ASSIGNMENT: Filter the entries for lines with the word "ijmra".

RECORDS TO PROCESS:

========

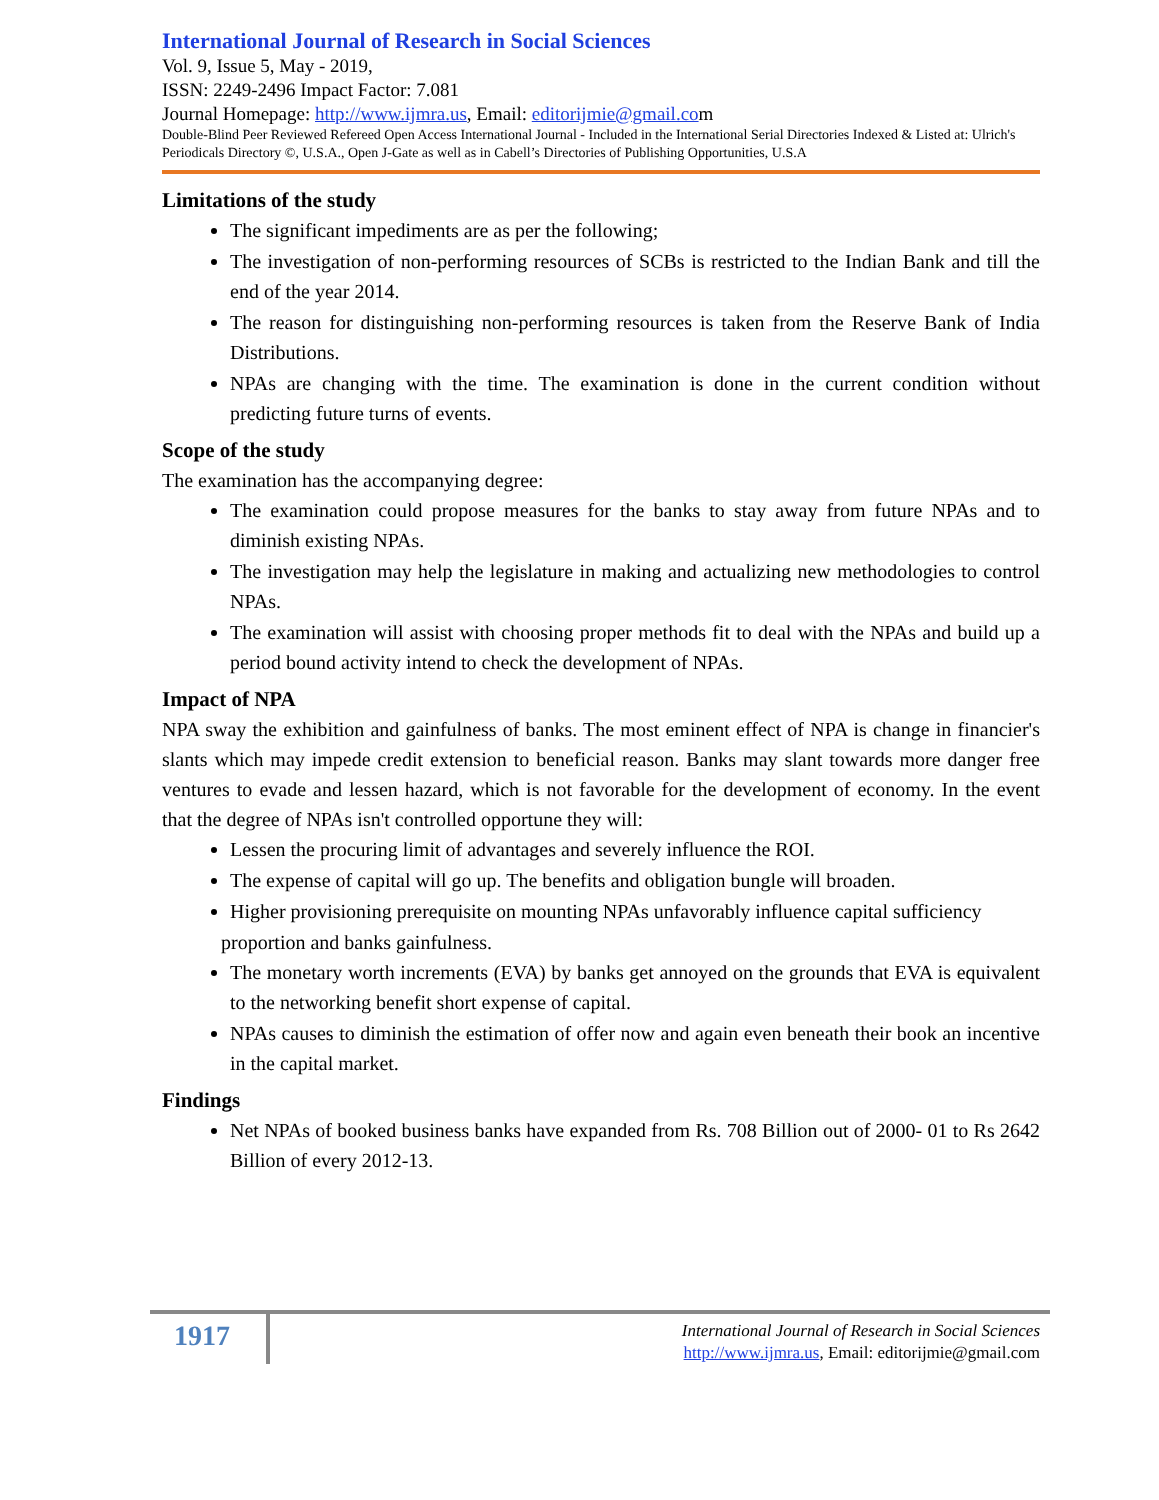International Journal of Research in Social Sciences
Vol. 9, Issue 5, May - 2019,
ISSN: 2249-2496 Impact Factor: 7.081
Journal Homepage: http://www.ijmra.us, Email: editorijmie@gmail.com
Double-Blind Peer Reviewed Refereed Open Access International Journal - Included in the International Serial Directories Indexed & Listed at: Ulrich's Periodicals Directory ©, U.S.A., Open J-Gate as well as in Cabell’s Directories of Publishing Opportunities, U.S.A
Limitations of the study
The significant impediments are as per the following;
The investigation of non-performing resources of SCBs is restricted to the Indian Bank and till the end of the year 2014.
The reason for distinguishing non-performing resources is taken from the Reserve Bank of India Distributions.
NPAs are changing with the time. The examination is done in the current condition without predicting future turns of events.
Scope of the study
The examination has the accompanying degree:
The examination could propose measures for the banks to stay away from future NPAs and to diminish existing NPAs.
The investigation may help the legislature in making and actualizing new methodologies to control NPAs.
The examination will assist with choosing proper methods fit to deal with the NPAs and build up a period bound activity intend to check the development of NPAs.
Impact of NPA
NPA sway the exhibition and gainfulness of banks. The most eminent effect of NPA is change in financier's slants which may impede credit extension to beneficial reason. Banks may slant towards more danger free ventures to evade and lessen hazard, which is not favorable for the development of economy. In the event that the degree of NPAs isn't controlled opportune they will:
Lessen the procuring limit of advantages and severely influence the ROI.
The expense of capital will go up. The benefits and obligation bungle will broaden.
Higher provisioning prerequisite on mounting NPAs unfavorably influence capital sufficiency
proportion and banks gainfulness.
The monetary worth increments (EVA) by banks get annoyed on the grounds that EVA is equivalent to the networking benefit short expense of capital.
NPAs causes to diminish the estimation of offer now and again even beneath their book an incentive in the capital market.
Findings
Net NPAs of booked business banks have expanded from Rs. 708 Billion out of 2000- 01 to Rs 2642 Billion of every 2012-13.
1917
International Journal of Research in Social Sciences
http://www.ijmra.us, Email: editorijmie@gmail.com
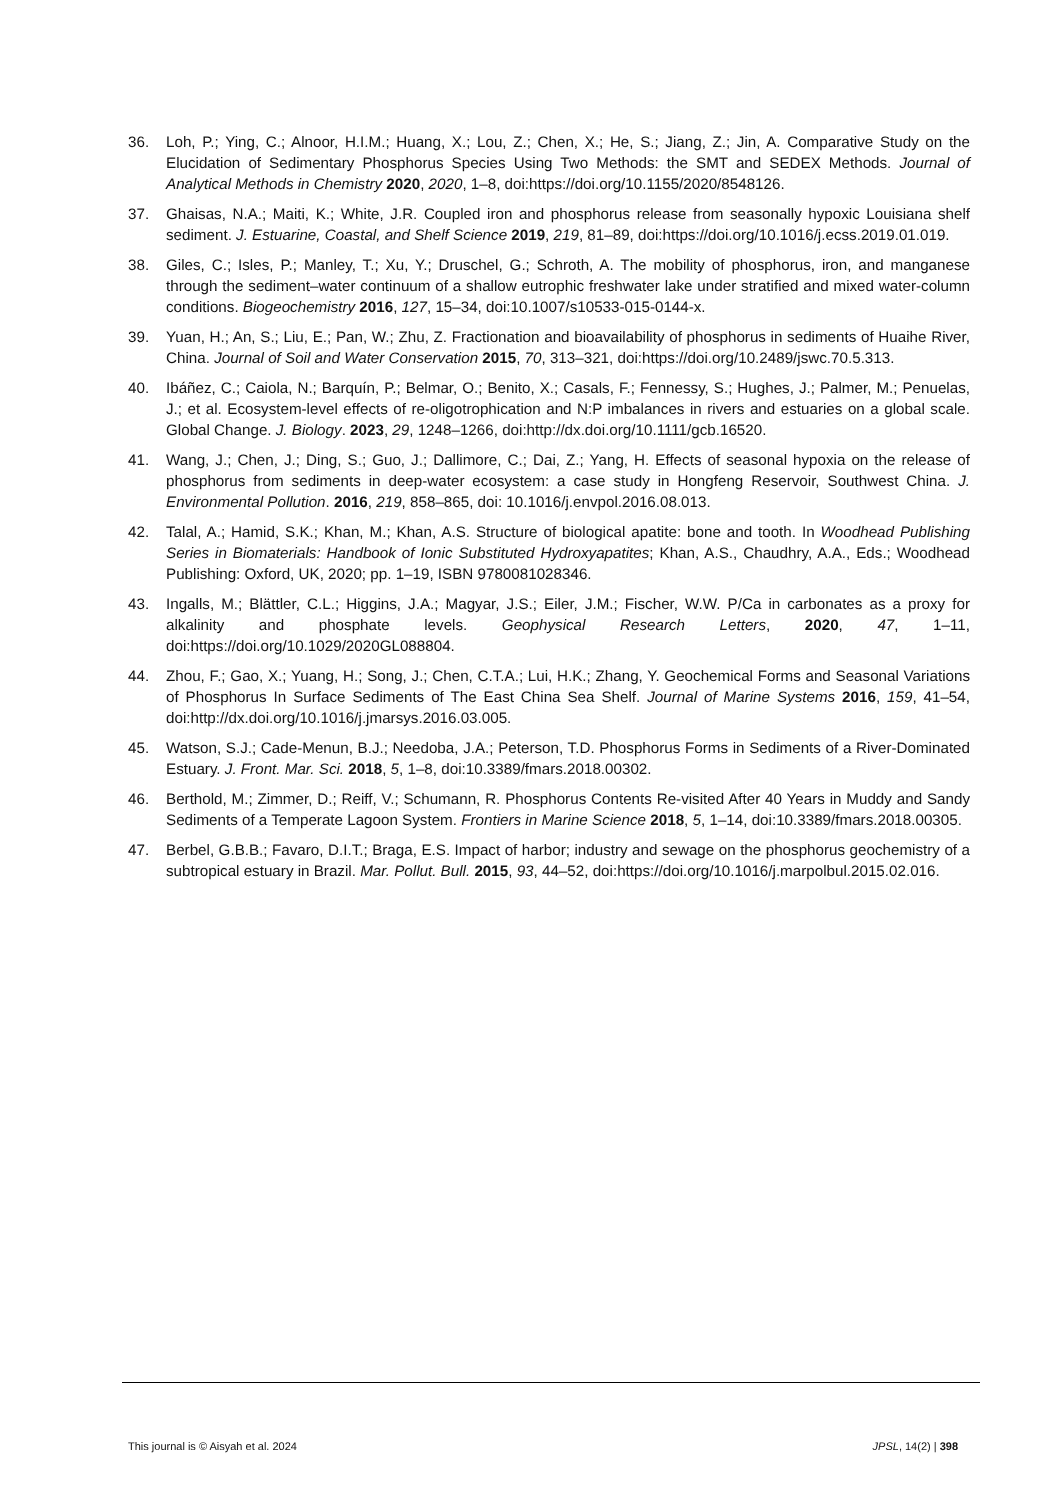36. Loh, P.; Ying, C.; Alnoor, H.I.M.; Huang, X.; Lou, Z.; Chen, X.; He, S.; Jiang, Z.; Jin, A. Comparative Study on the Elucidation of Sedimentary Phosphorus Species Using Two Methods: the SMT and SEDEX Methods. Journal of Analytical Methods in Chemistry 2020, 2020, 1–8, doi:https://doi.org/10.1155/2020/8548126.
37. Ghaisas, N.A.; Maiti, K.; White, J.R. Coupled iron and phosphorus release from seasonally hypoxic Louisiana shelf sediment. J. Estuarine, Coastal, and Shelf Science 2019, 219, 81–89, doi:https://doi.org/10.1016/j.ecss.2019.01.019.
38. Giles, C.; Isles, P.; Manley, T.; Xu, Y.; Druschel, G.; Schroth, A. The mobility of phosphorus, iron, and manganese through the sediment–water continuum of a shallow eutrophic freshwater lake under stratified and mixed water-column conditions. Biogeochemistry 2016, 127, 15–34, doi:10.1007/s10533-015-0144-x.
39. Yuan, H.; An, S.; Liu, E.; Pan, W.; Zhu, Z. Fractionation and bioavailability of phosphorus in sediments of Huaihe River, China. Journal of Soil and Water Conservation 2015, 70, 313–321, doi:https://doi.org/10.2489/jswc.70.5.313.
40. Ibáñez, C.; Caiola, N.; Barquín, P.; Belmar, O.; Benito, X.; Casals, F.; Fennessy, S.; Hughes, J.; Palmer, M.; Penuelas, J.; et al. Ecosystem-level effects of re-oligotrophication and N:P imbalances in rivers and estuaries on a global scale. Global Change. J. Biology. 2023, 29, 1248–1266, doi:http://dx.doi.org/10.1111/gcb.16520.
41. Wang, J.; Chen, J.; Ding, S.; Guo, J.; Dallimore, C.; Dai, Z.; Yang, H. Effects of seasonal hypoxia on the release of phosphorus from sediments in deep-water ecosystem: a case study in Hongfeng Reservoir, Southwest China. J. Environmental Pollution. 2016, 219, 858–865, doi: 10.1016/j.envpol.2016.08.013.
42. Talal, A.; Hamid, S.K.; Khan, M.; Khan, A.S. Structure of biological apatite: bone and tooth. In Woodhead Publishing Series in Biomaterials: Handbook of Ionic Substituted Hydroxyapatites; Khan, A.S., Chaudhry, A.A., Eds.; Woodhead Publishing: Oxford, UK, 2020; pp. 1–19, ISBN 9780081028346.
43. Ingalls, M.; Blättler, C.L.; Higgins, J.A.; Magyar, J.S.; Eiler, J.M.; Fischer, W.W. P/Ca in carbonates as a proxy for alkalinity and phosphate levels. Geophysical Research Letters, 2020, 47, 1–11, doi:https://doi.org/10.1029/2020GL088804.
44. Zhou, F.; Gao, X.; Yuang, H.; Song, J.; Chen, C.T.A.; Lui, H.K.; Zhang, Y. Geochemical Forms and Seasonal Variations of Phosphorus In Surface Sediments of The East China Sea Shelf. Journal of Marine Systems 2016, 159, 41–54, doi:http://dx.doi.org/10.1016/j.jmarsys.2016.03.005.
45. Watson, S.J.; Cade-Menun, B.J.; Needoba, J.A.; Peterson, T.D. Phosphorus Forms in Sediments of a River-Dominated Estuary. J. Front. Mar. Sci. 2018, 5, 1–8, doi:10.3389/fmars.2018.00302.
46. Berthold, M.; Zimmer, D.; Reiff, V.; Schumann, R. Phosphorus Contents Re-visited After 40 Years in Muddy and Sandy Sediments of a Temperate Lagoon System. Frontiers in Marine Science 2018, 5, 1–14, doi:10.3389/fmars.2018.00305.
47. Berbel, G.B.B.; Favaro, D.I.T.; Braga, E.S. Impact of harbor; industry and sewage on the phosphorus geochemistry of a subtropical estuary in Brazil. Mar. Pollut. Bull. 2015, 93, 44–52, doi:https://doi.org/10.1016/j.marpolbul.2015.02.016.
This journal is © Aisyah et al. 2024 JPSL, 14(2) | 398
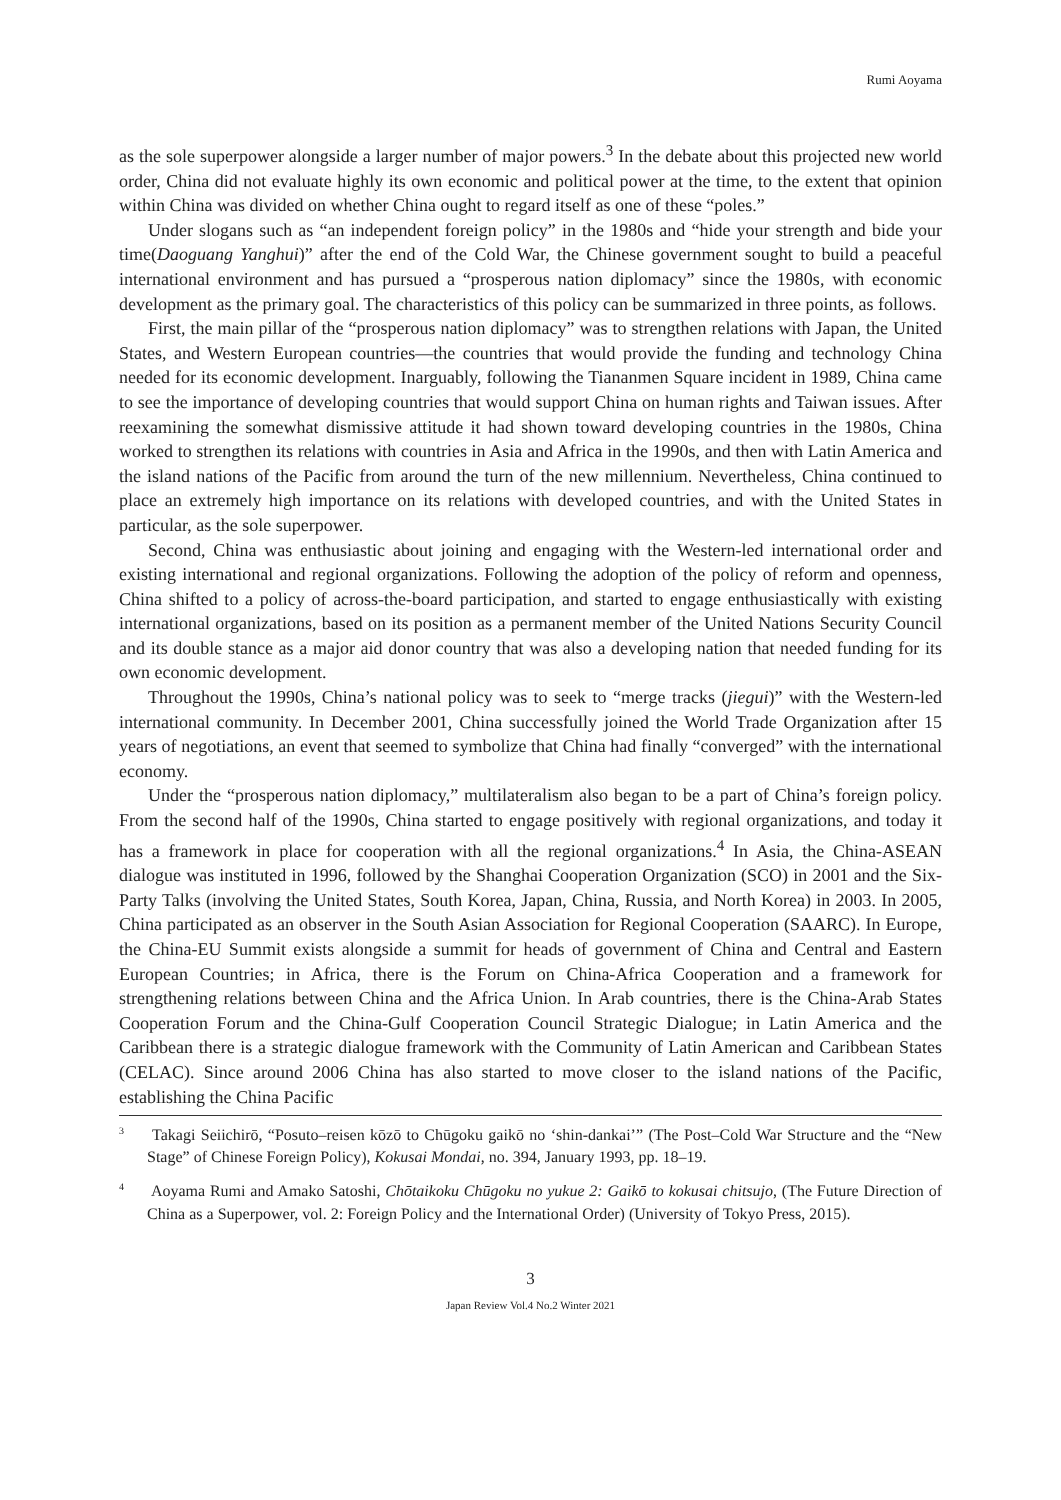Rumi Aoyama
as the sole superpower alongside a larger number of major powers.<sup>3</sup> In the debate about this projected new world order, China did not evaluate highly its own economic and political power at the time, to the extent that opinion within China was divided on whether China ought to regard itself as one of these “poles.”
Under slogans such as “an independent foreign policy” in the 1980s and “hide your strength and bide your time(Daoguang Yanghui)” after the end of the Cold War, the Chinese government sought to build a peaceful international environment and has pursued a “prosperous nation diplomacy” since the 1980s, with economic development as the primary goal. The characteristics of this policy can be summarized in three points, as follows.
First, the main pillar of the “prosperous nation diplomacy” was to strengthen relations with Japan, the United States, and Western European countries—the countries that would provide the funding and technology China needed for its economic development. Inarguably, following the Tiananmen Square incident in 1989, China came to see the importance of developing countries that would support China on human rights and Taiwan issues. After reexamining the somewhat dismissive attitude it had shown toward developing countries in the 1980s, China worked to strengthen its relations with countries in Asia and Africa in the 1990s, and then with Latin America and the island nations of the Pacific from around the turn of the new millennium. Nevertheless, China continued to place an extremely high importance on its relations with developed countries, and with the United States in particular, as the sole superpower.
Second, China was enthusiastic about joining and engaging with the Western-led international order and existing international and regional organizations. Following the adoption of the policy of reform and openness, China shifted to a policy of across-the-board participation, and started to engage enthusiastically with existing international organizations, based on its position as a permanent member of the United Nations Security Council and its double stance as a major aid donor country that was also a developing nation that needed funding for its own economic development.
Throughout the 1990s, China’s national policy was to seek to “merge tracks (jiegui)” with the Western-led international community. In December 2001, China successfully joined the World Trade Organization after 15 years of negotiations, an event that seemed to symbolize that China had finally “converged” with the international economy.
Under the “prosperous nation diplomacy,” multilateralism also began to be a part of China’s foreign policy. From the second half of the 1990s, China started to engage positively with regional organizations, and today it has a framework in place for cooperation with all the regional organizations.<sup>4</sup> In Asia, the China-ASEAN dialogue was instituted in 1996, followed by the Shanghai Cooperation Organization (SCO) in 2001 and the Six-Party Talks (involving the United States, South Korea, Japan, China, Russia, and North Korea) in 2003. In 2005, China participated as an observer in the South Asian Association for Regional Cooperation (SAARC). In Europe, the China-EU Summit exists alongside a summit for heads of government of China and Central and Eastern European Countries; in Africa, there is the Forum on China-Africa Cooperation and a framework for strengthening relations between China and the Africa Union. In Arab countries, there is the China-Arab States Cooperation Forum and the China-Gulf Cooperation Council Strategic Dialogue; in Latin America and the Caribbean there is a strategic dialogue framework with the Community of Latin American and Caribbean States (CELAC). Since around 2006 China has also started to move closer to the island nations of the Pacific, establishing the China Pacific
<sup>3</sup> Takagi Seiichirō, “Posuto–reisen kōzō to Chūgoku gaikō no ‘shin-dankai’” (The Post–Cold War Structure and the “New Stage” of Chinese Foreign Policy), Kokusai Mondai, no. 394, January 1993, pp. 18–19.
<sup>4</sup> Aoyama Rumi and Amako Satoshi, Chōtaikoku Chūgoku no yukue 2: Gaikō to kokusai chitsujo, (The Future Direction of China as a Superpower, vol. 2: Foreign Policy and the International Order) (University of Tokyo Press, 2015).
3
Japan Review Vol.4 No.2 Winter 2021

========

FINISHED TASK:
Journal Homepage: http://www.ijmra.us, Email: editorijmie@gmail.com
http://www.ijmra.us, Email: editorijmie@gmail.com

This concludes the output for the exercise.